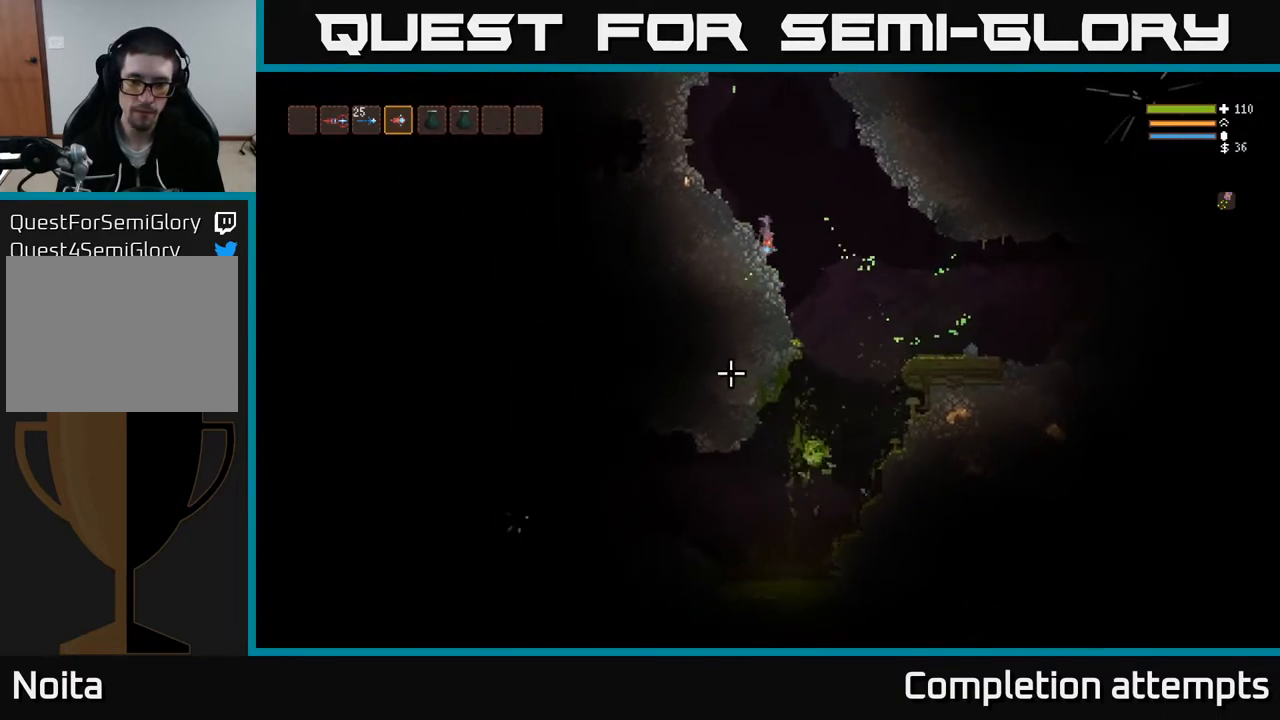
{"buttons": [], "left_stick": "center", "right_stick": "down", "events": []}
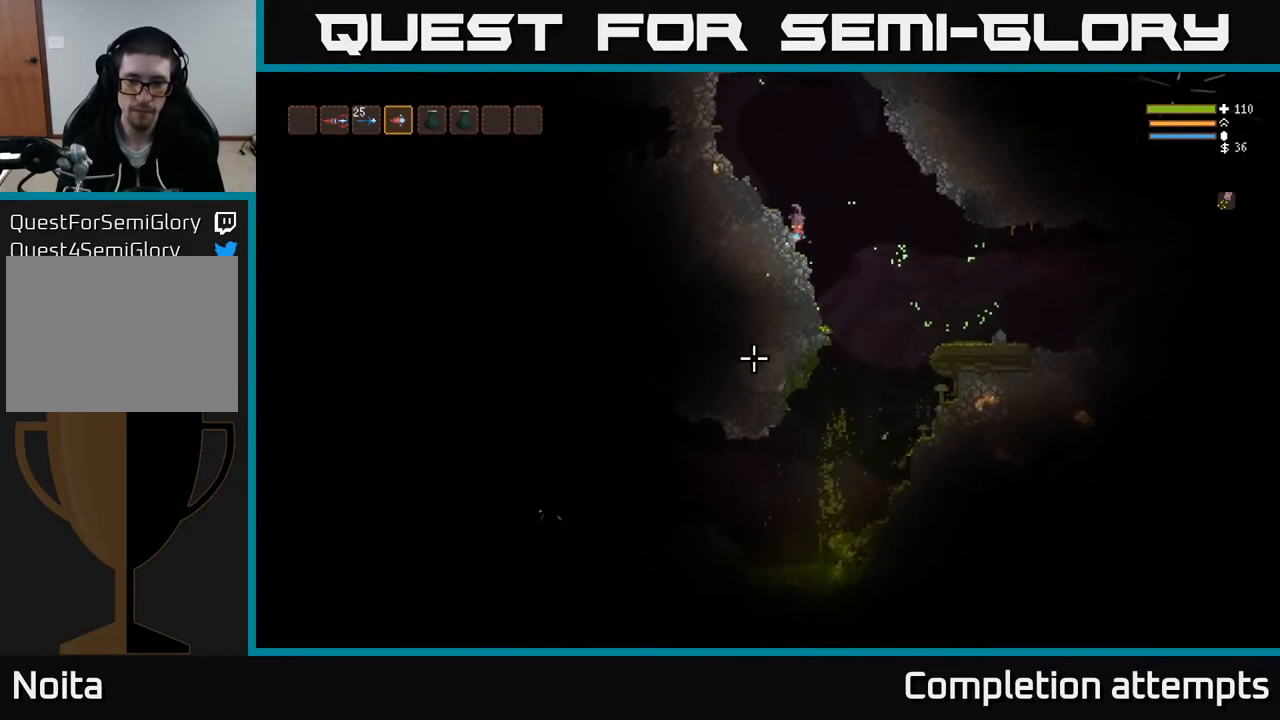
{"buttons": ["L2"], "left_stick": "right", "right_stick": "down", "events": [[417, "left_stick", "right"], [483, "L2", "down"]]}
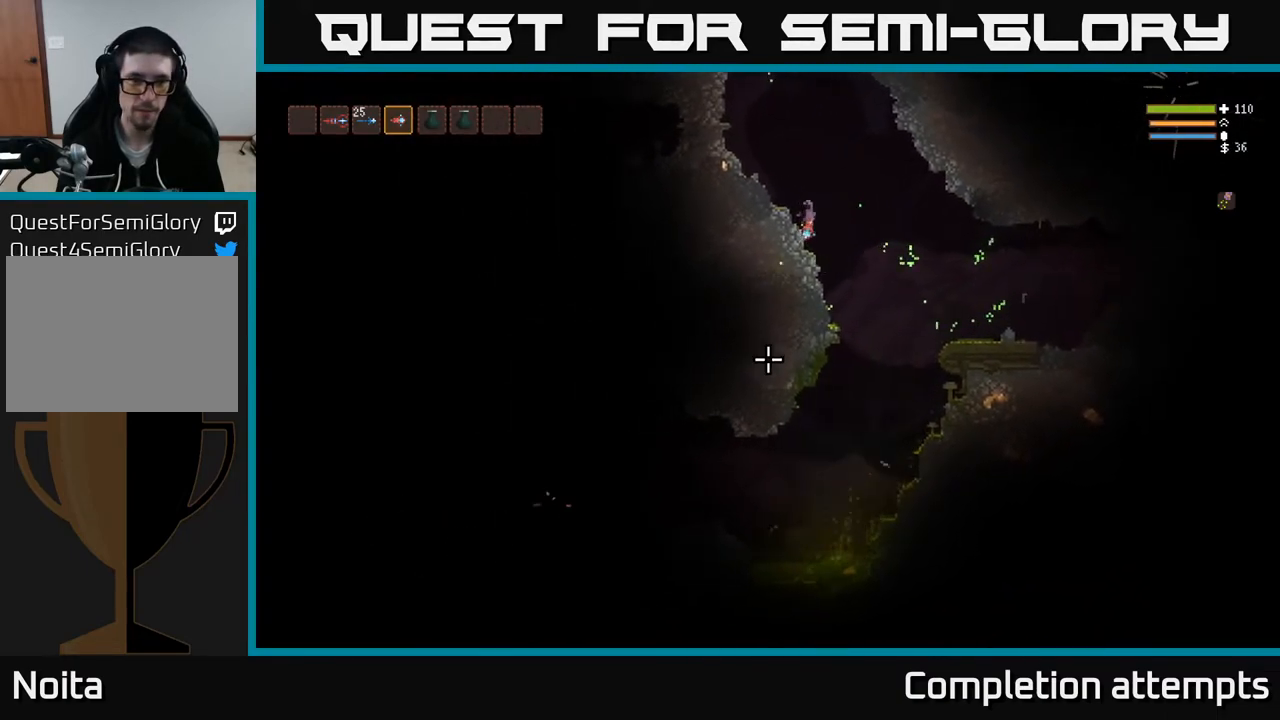
{"buttons": [], "left_stick": "center", "right_stick": "down", "events": [[67, "L2", "up"], [67, "R1", "down"], [133, "R1", "up"], [467, "left_stick", "center"]]}
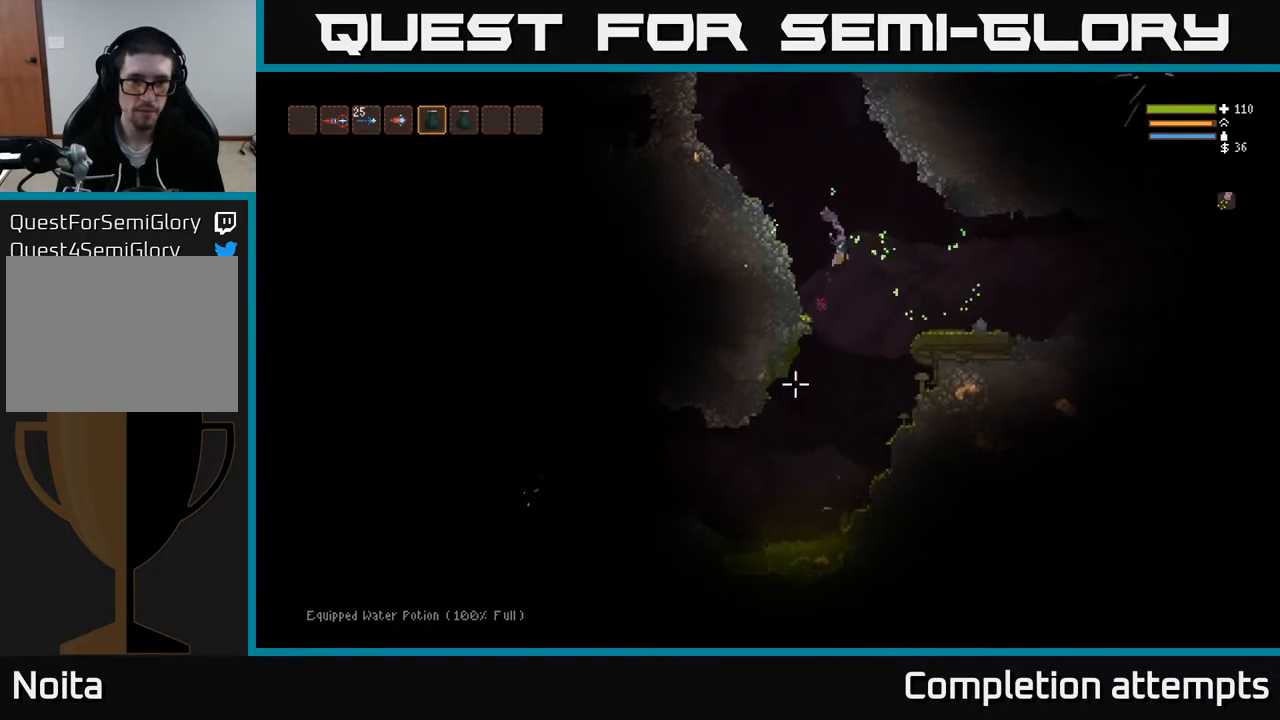
{"buttons": [], "left_stick": "center", "right_stick": "down", "events": [[50, "left_stick", "left"], [100, "L2", "down"], [117, "R2", "down"], [150, "left_stick", "center"], [167, "R2", "up"], [217, "L2", "up"], [250, "R2", "down"], [317, "R2", "up"], [383, "R2", "down"], [467, "R2", "up"]]}
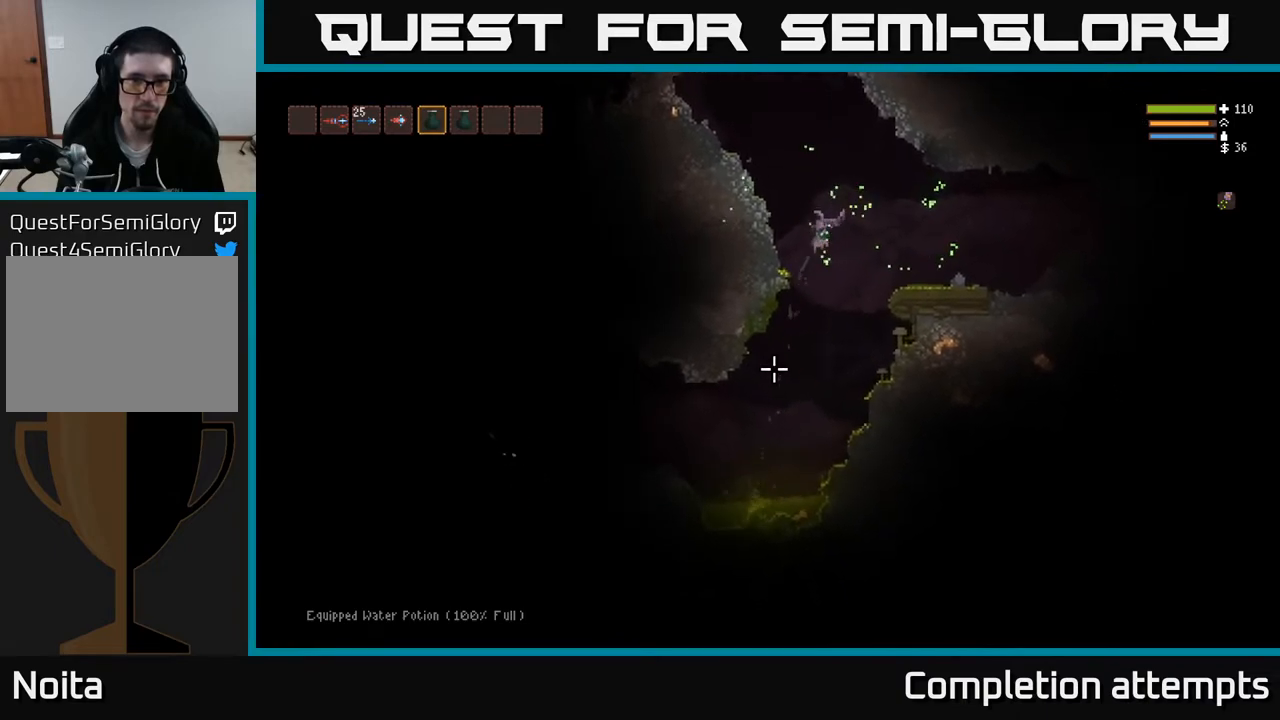
{"buttons": ["R2"], "left_stick": "center", "right_stick": "down", "events": [[17, "R2", "down"], [33, "L2", "down"], [100, "R2", "up"], [150, "L2", "up"], [167, "R2", "down"], [233, "R2", "up"], [300, "L2", "down"], [317, "R2", "down"], [400, "L2", "up"], [400, "R2", "up"], [483, "R2", "down"]]}
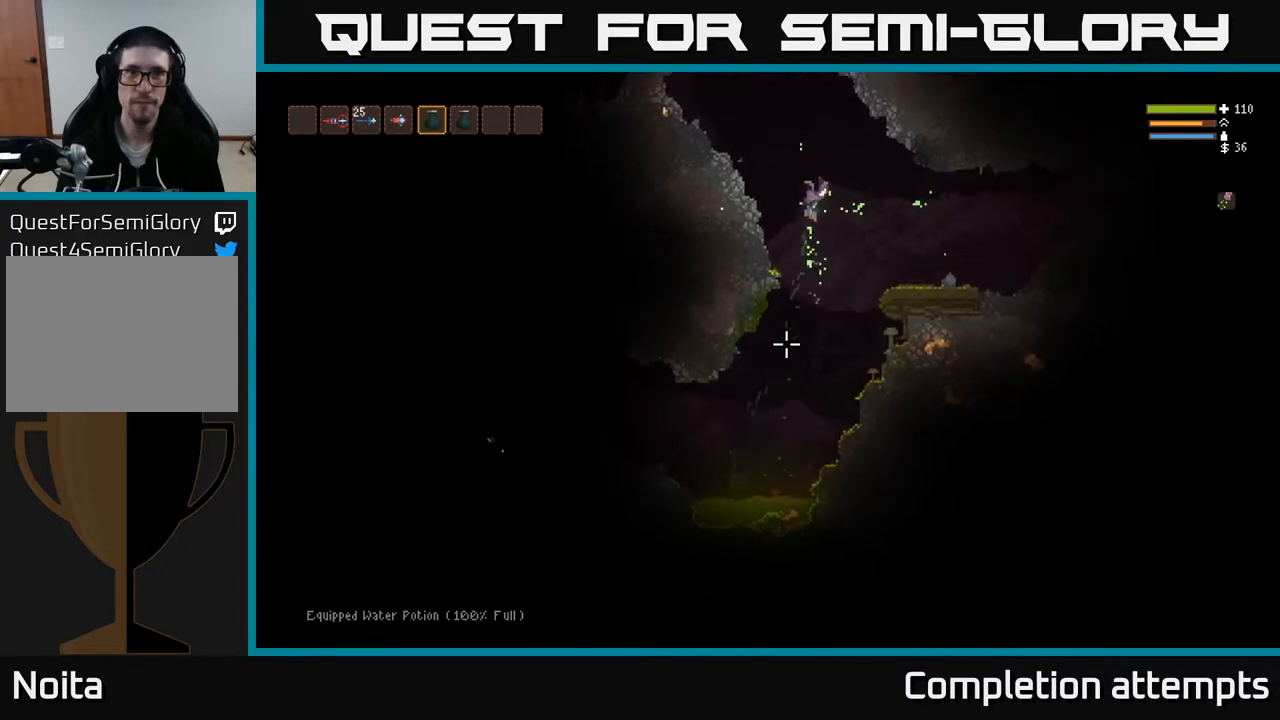
{"buttons": [], "left_stick": "left", "right_stick": "left", "events": [[17, "L2", "down"], [33, "R2", "up"], [67, "left_stick", "left"], [117, "R2", "down"], [183, "R2", "up"], [250, "L2", "up"], [350, "L2", "down"], [383, "right_stick", "down-left"], [483, "L2", "up"], [483, "right_stick", "left"]]}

• **What the task requires**
Anywhere the listing shows the word "center", copy the full line.

• **Answer below**
{"buttons": [], "left_stick": "center", "right_stick": "down", "events": []}
{"buttons": [], "left_stick": "center", "right_stick": "down", "events": [[67, "L2", "up"], [67, "R1", "down"], [133, "R1", "up"], [467, "left_stick", "center"]]}
{"buttons": [], "left_stick": "center", "right_stick": "down", "events": [[50, "left_stick", "left"], [100, "L2", "down"], [117, "R2", "down"], [150, "left_stick", "center"], [167, "R2", "up"], [217, "L2", "up"], [250, "R2", "down"], [317, "R2", "up"], [383, "R2", "down"], [467, "R2", "up"]]}
{"buttons": ["R2"], "left_stick": "center", "right_stick": "down", "events": [[17, "R2", "down"], [33, "L2", "down"], [100, "R2", "up"], [150, "L2", "up"], [167, "R2", "down"], [233, "R2", "up"], [300, "L2", "down"], [317, "R2", "down"], [400, "L2", "up"], [400, "R2", "up"], [483, "R2", "down"]]}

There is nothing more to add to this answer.